“Go ahead and sign the union authorization card now, so we can send a message to your employer that you aren’t going to take it anymore,” says the union representative to the employee. “It’s not a permanent commitment because we still have to hold the election, and you can vote however you want when the time comes.” So the employee signs the card and later wonders, “How can I get a union authorization card back?”
The situation above is not uncommon. At UnionProof, we are focused on building strong corporate cultures where unions are unneccessary. We offer companies trusted, innovative, comprehensive, employee communication resources that keep them union-free while inspiring and motivating their employees.
We understand that difficult situations in the workplace may come up where your employees feel a union could be an option. Our hope is that by writing this, you will be fully informed on how your employees can get their union authorization card back if necessary. You should feel confident educating your employees on their rights as well.
A Union Needs 30% To Start The Petition-To-Election Process
A union needs at least 30 percent of employees in a bargaining unit to sign a union authorization card. That is the magic number for starting the union election process. This begins when the union petitions the National Labor Relations Board for an election.
There is also an alternate path to unionization called “card check”. The union can try to convince the majority (50 percent plus one employee) of employees to sign an authorization card. In that case, the union can demand recognition, meaning the employer is asked to voluntarily recognize the union without an election. If the employer agrees, the union becomes the bargaining representative for six to twelve months before its status can be challenged.

§ DATA ROWS
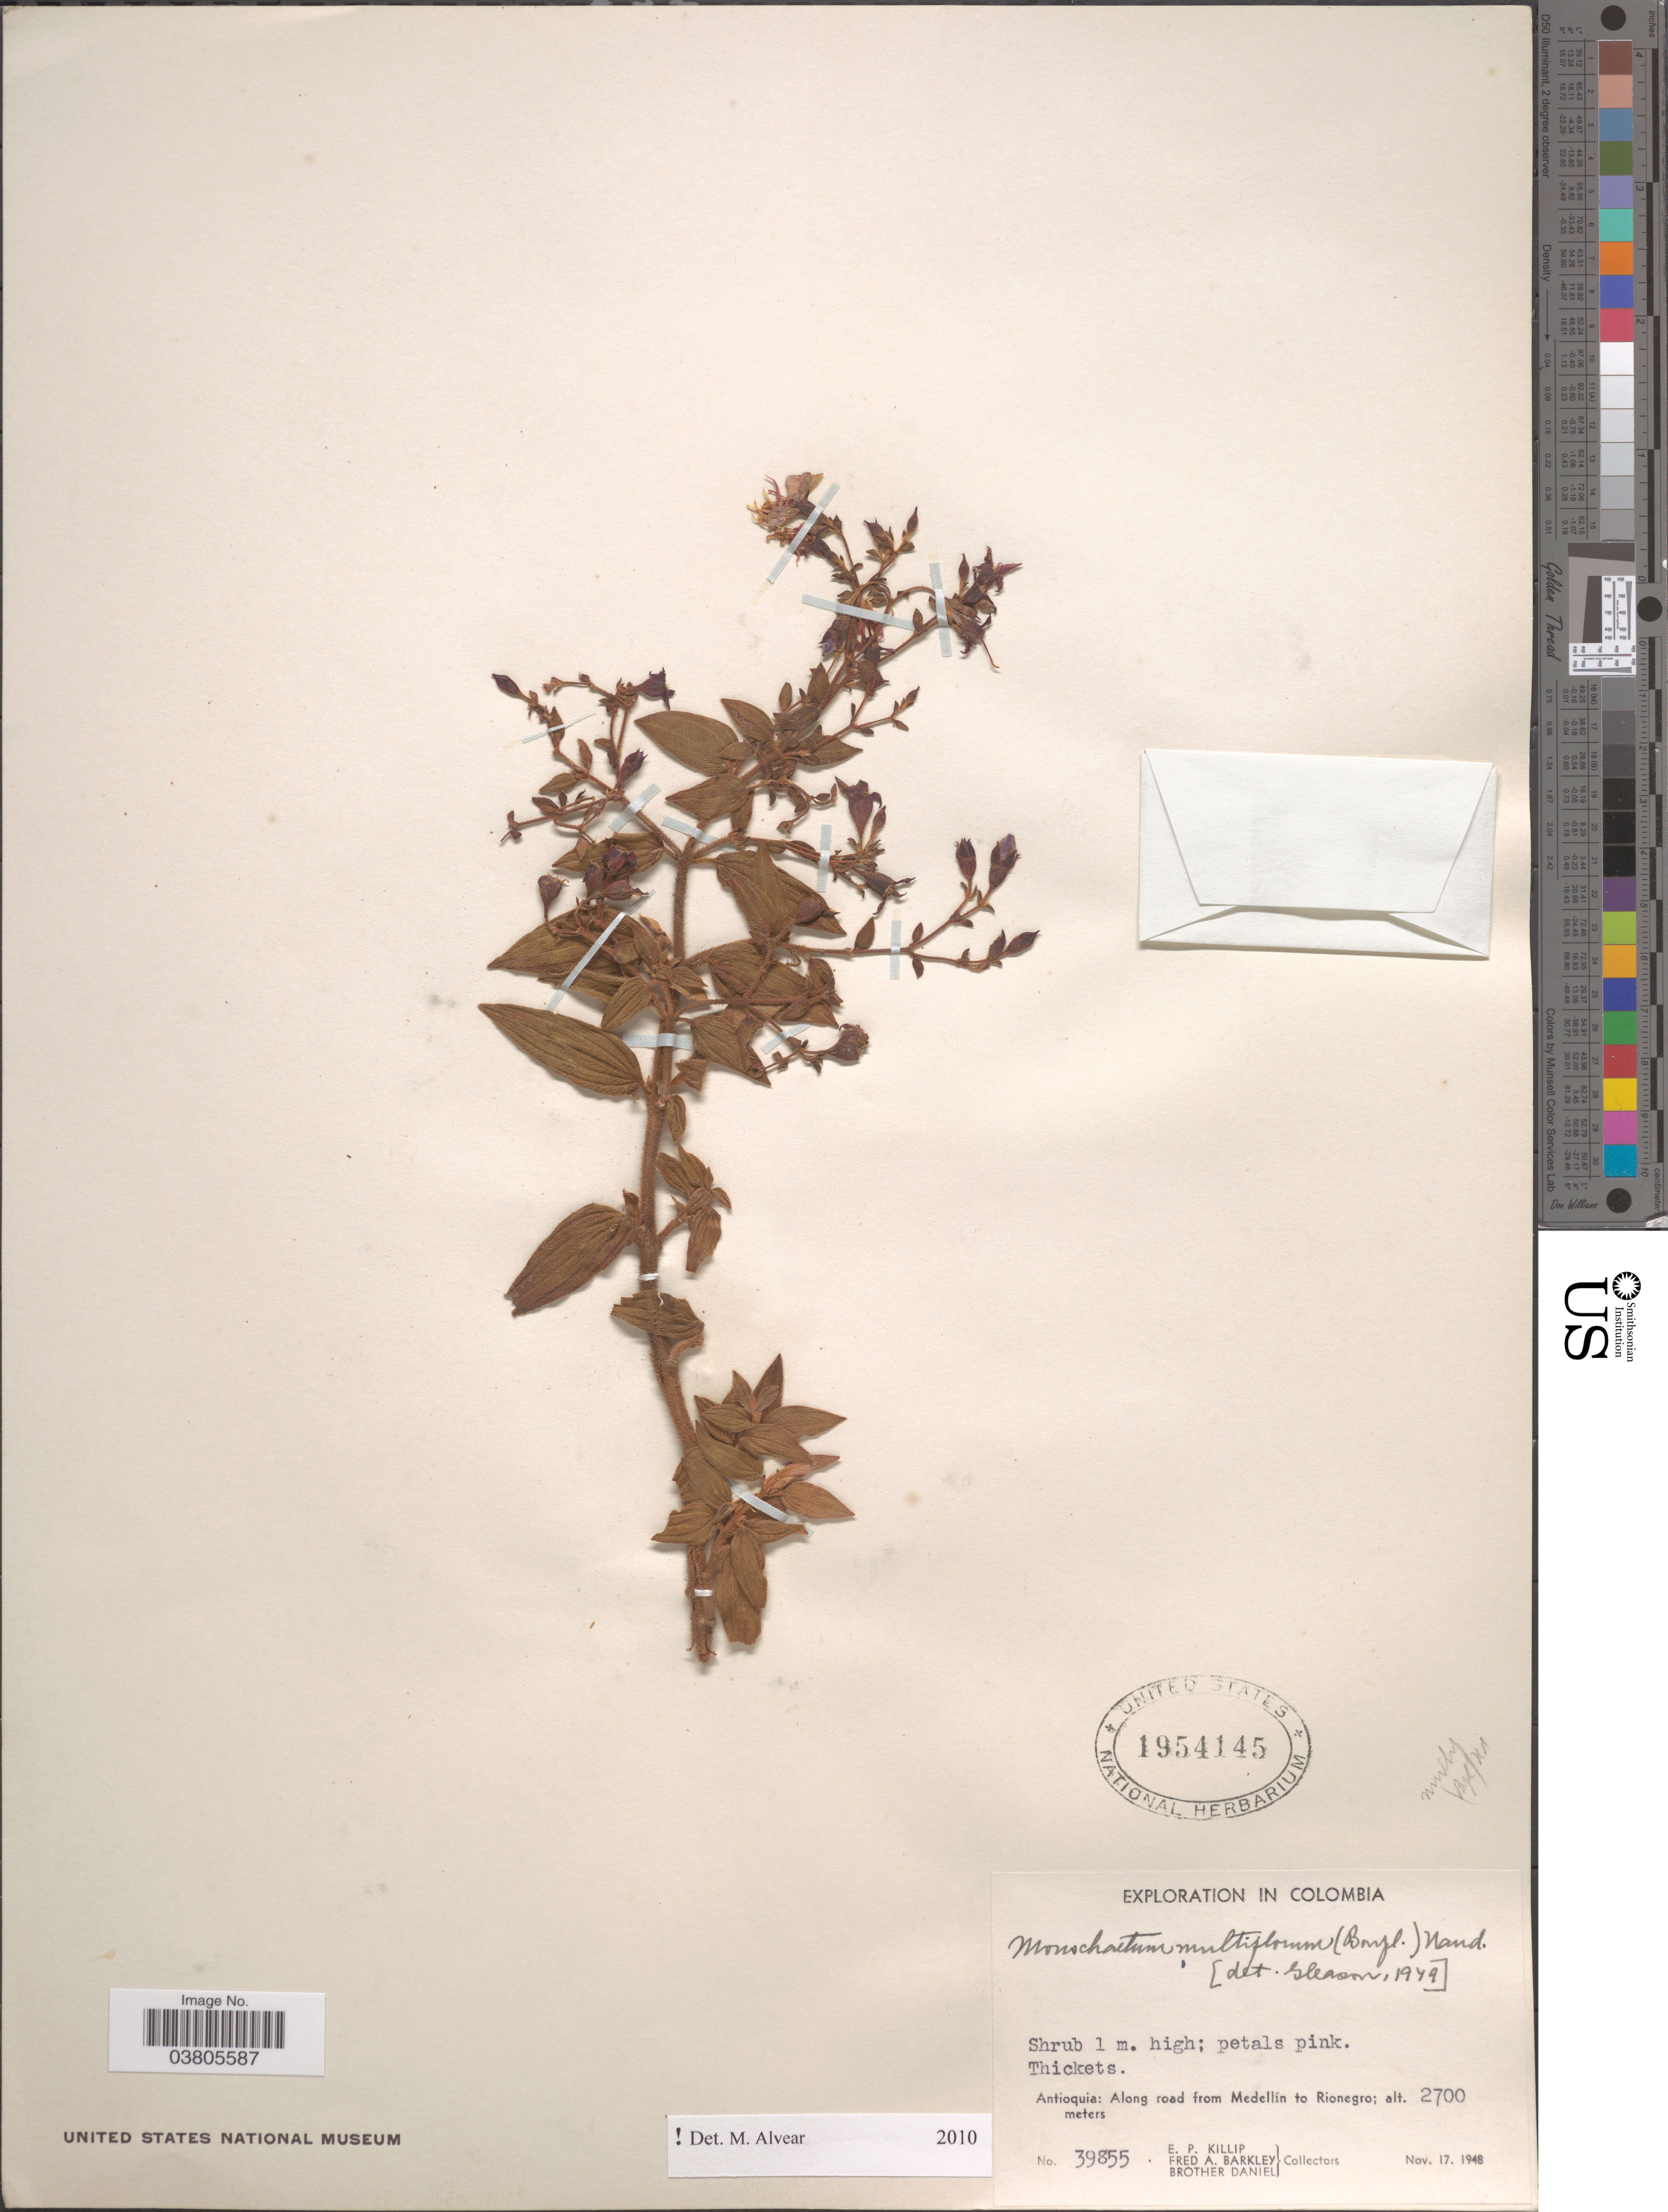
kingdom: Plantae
---
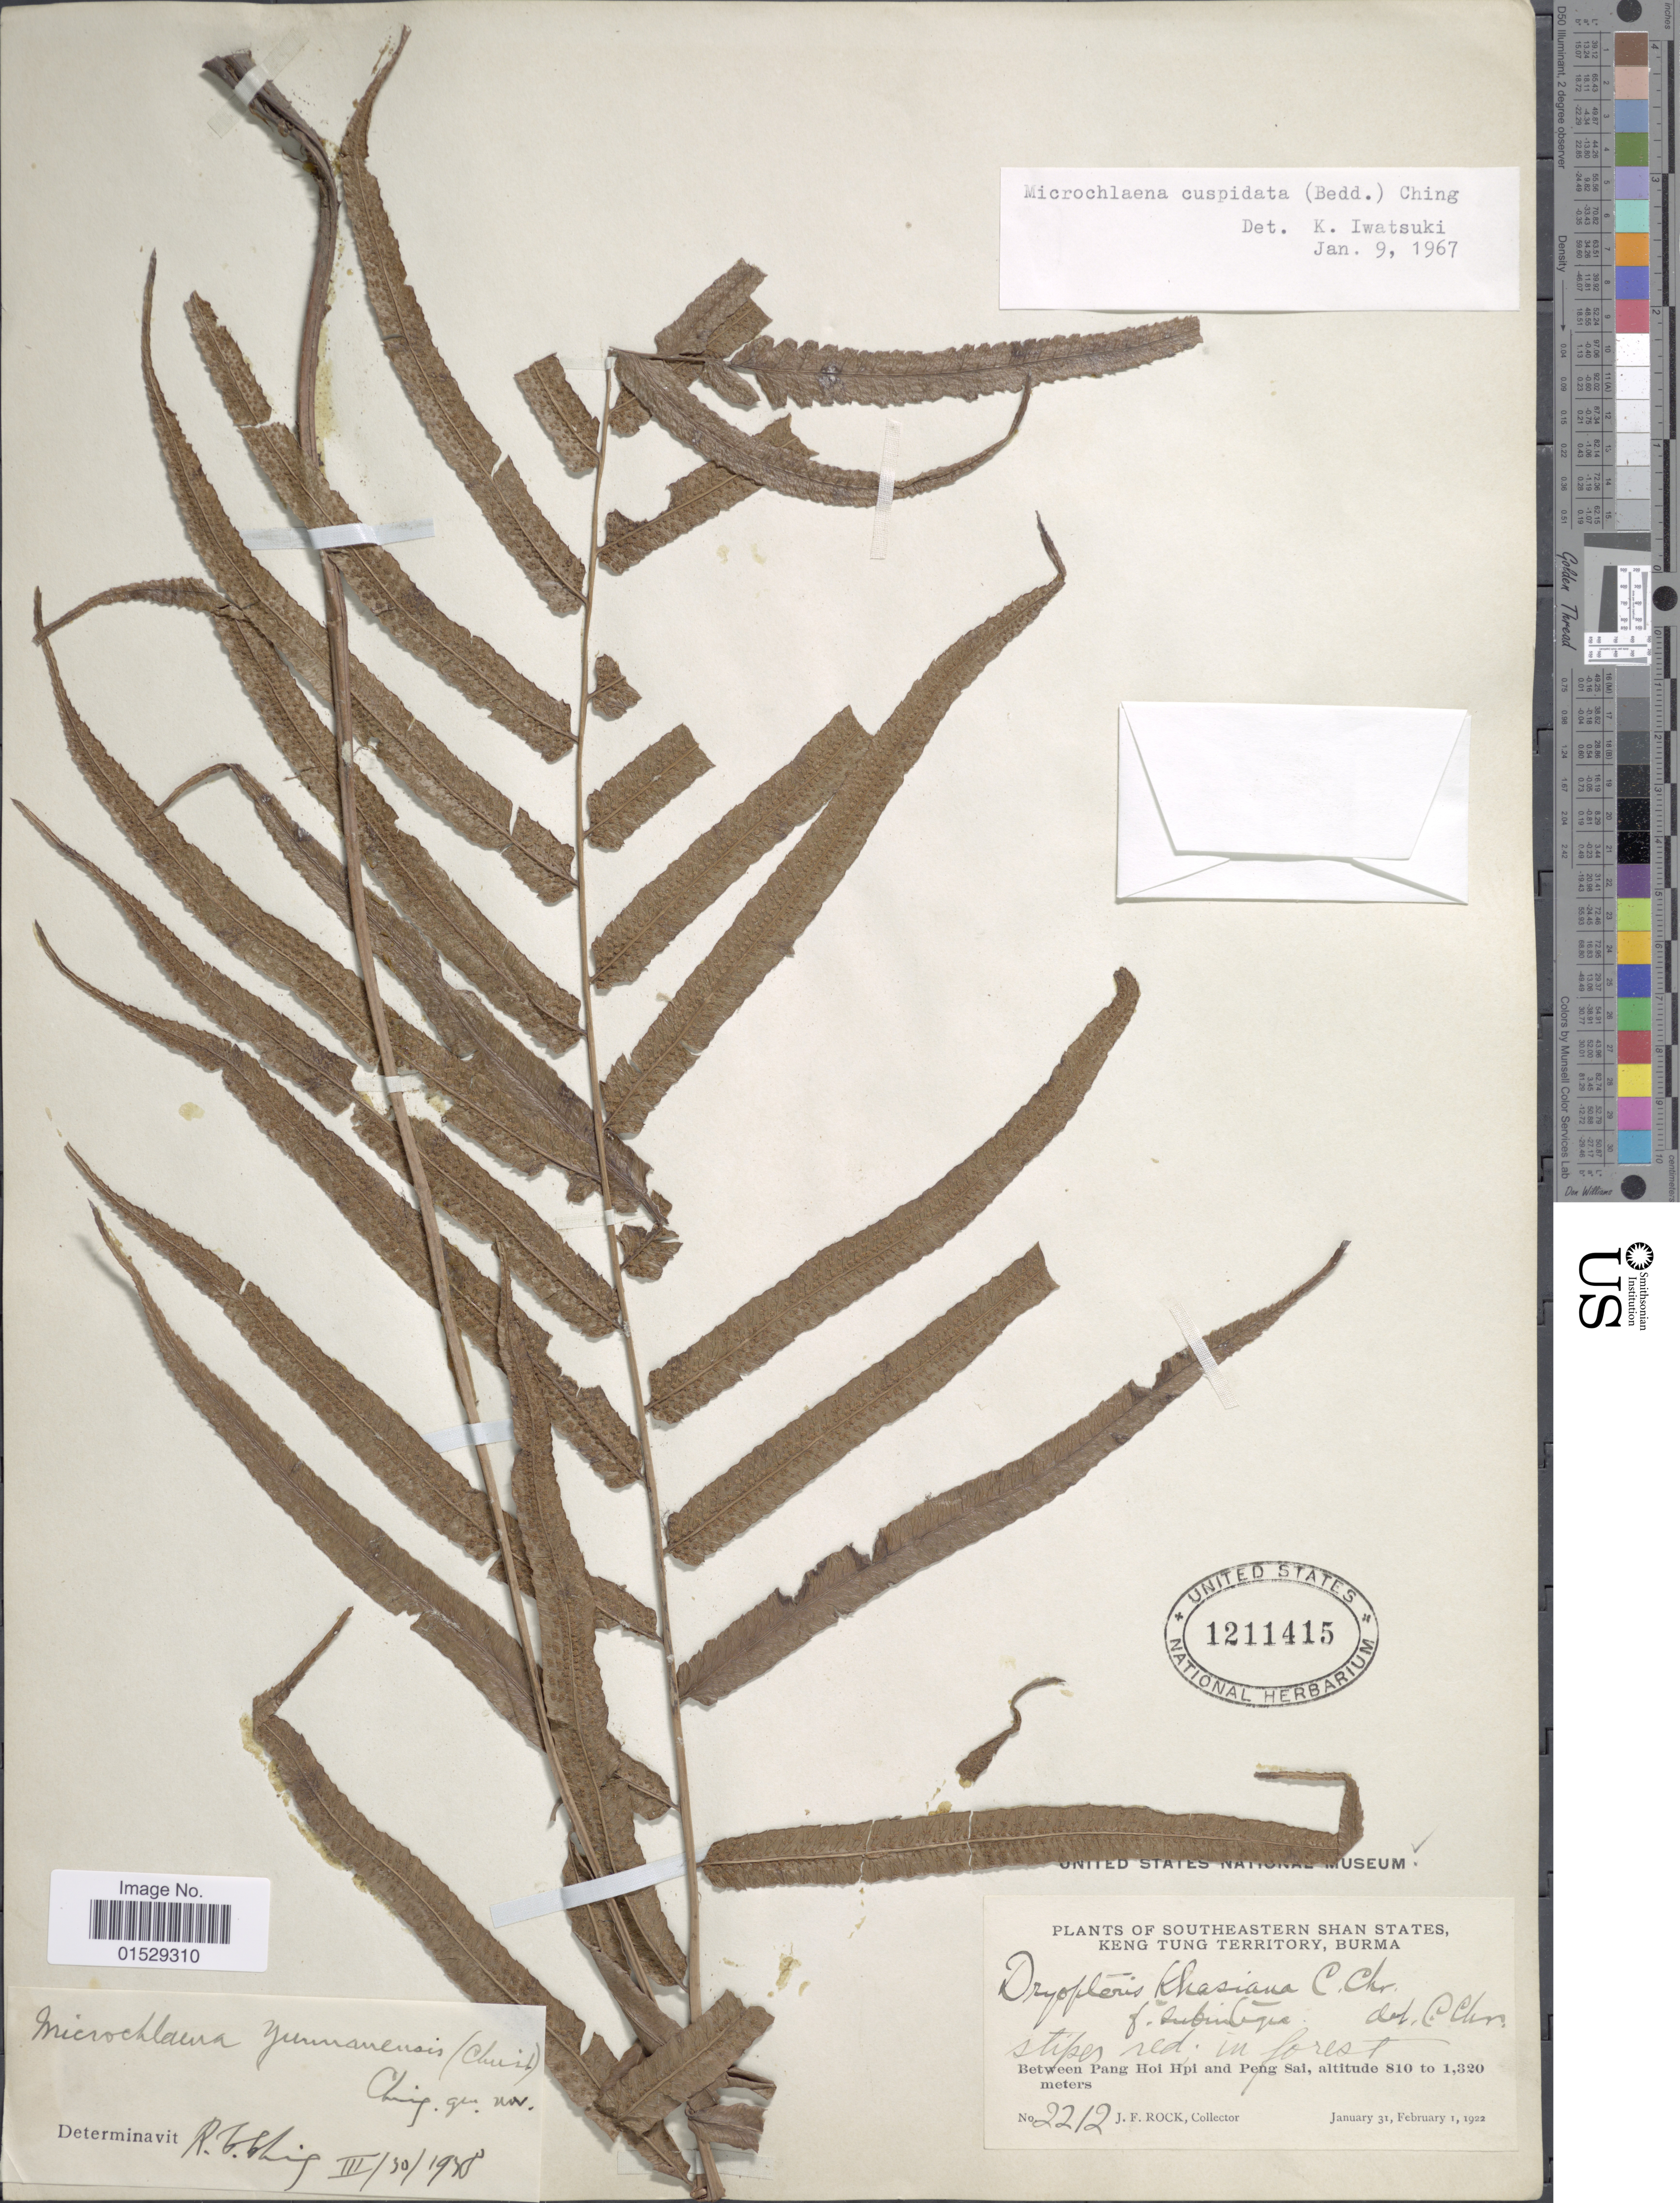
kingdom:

§ TO BE DONE
A: In the union card passage, what share of employees in a bargaining unit must sign authorization cards before a union can start the election process?
B: Quote the stretch of the union card passage from "We understand that" through "for an election.".

§ OUTPUTS IN ORDER
A: At least 30 percent.

B:
We understand that difficult situations in the workplace may come up where your employees feel a union could be an option. Our hope is that by writing this, you will be fully informed on how your employees can get their union authorization card back if necessary. You should feel confident educating your employees on their rights as well.
A Union Needs 30% To Start The Petition-To-Election Process
A union needs at least 30 percent of employees in a bargaining unit to sign a union authorization card. That is the magic number for starting the union election process. This begins when the union petitions the National Labor Relations Board for an election.